It will not hurt you but you wont see much of a gain until you get more supporting mods. It will need a tune also


----------



## msclhed79 (Jul 14, 2010)

Don't want to thread-jack but I have a similar question but with some differen factors. Right now I'm running a ported stock intake on my '05. However I do already have 225cc heads, built fuel system, cam, custom manifold/catless exhaust, and twin Garrett gt32r turbos. 
Would upsizing the intake manifold do more harm than good to my power output? I'm thinking it would cause the turbos to spool up higher in the rpm range (they hit at 3k now) or possibly run outta breath trying to flow more air. 

Eventually I want to replace all of the internals and go with the forged 6.6L stroker setup. In that case I'm sure I will have to bump up the intake and turbos. Wondering if I can do it a piece at a time of if this needs to be an all-at-once upgrade. 

Thoughts???


----------



## svede1212 (Nov 1, 2005)

FI isn't going to see the benefits of a FAST like a NA car would


----------



## msclhed79 (Jul 14, 2010)

Guess I should have looked other places before just wildly posting questions (such a noob). Anyways, looks like th gains on NA and FI engines should be pretty close according to the guys at GM high performance. 

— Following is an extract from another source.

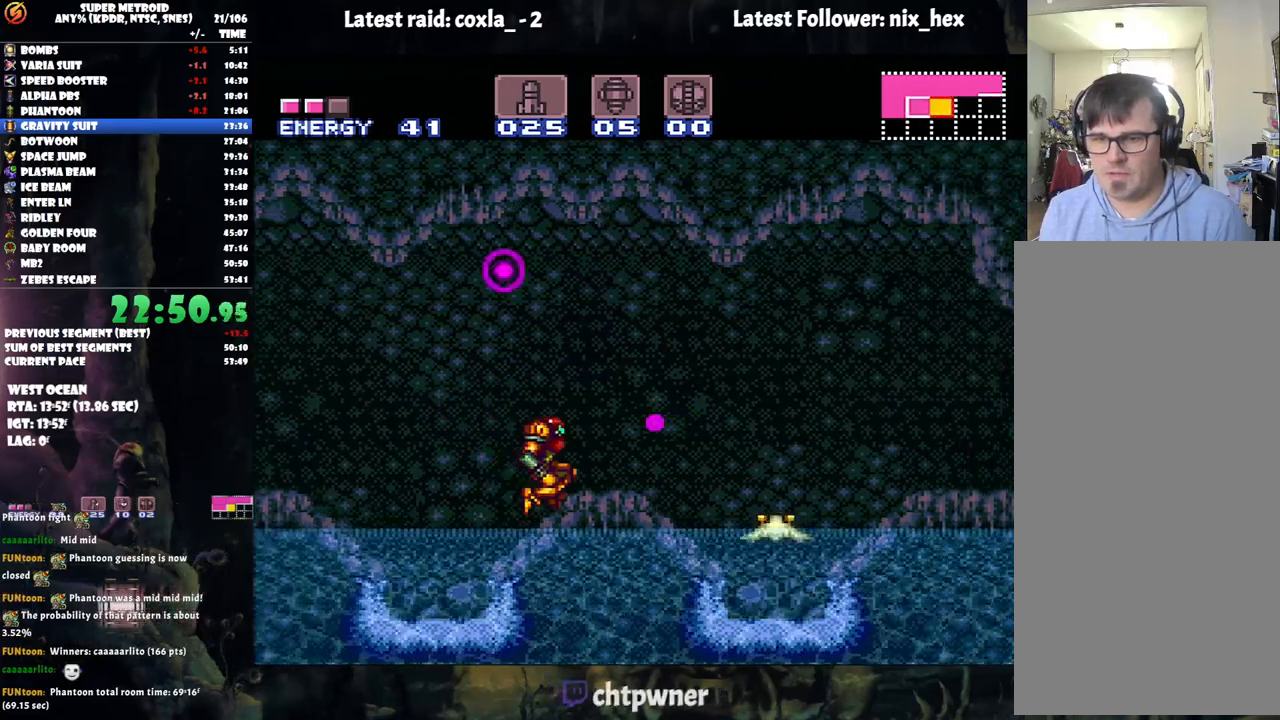
{"buttons": ["DPAD_RIGHT"], "events": [[33, "B", "down"], [167, "DPAD_LEFT", "down"], [317, "DPAD_LEFT", "up"], [350, "B", "up"], [350, "DPAD_RIGHT", "down"]]}
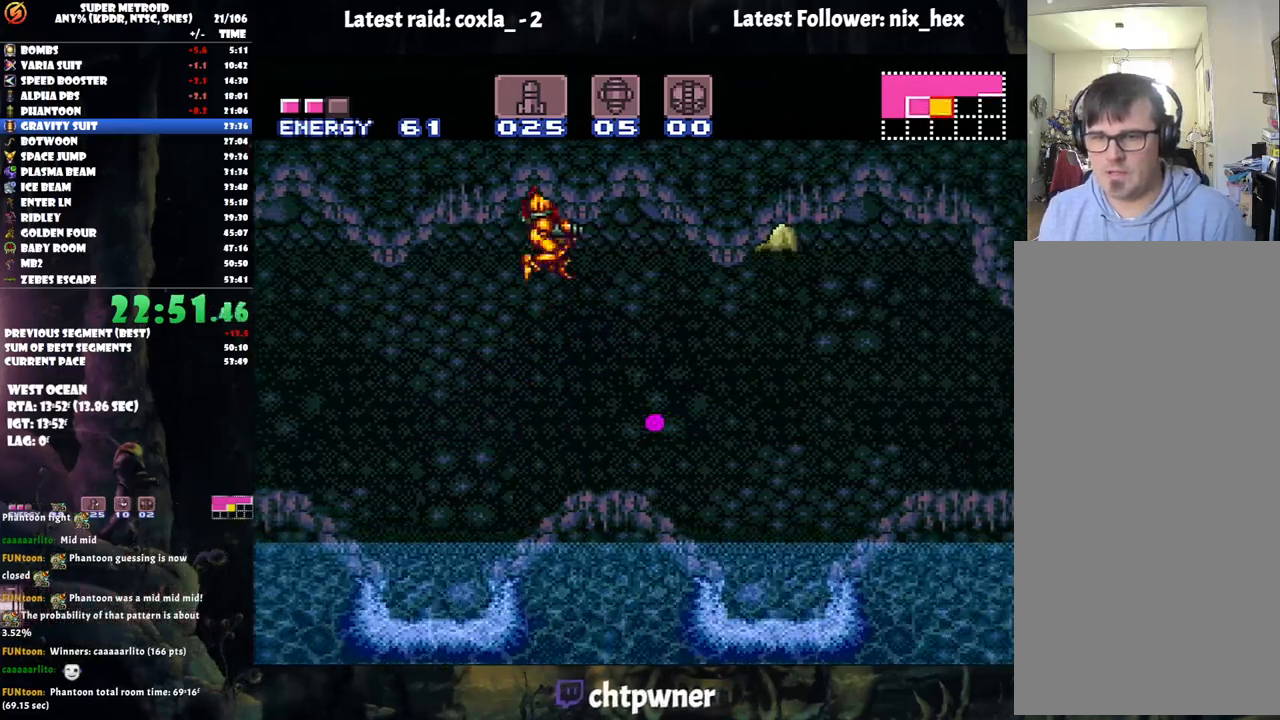
{"buttons": ["Y", "R1"], "events": [[383, "R1", "down"], [417, "DPAD_RIGHT", "up"], [467, "Y", "down"]]}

Good article to give a read if you get the chance. 
Budget LS1 Turbo Kit Test - Testing Cam and Intake Upgrades on NA and Turbo LS Combos - GM High-Tech Performance Magazine


----------



## svede1212 (Nov 1, 2005)

Well I read the question as bang for the buck and you will be comparing the FAST to your ported intake. Will you get some gains, ya but the gains over your ported intake will be little for the grand you spend. A grand would be a lot better off spent on the inevitable drive train upgrades that will be needed. Add up the drive shaft, half shafts, motor mounts and stubs with needed suspension parts and you better budget 3-4 grand for that.


----------



## GM4life (Mar 18, 2007)

msclhed79 said:


> Don't want to thread-jack but I have a similar question but with some differen factors. Right now I'm running a ported stock intake on my '05. However I do already have 225cc heads, built fuel system, cam, custom manifold/catless exhaust, and twin Garrett gt32r turbos.
> Would upsizing the intake manifold do more harm than good to my power output? I'm thinking it would cause the turbos to spool up higher in the rpm range (they hit at 3k now) or possibly run outta breath trying to flow more air.
> 
> Eventually I want to replace all of the internals and go with the forged 6.6L stroker setup. In that case I'm sure I will have to bump up the intake and turbos. Wondering if I can do it a piece at a time of if this needs to be an all-at-once upgrade.
> ...


Stock intake works just fine. FI pressure negates the plenum volume and runner design. Most 1000hp FI engines still use stock intakes.


----------



## msclhed79 (Jul 14, 2010)

Yeah I can see what you are saying about "bang for the buck" but wherethe car sits right now it's gonna be costly no matter which route I take for added power. I already have half shafts and a full pedders track II suspension and a mini tub with 315s in the back. Had a bad experience with the driveshaft tho. Kept causing a leak in the tranny, had it worked over and reinstalled a couple times with no luck. Oh well, what are patchable for right?

The main reason I figured the added size for the intake would be beneficial would be to free up the airflow and cut down on turbulence, but I guess if it's pressurized then it really shouldn't be too much of a problem. Thanks for the info.


----------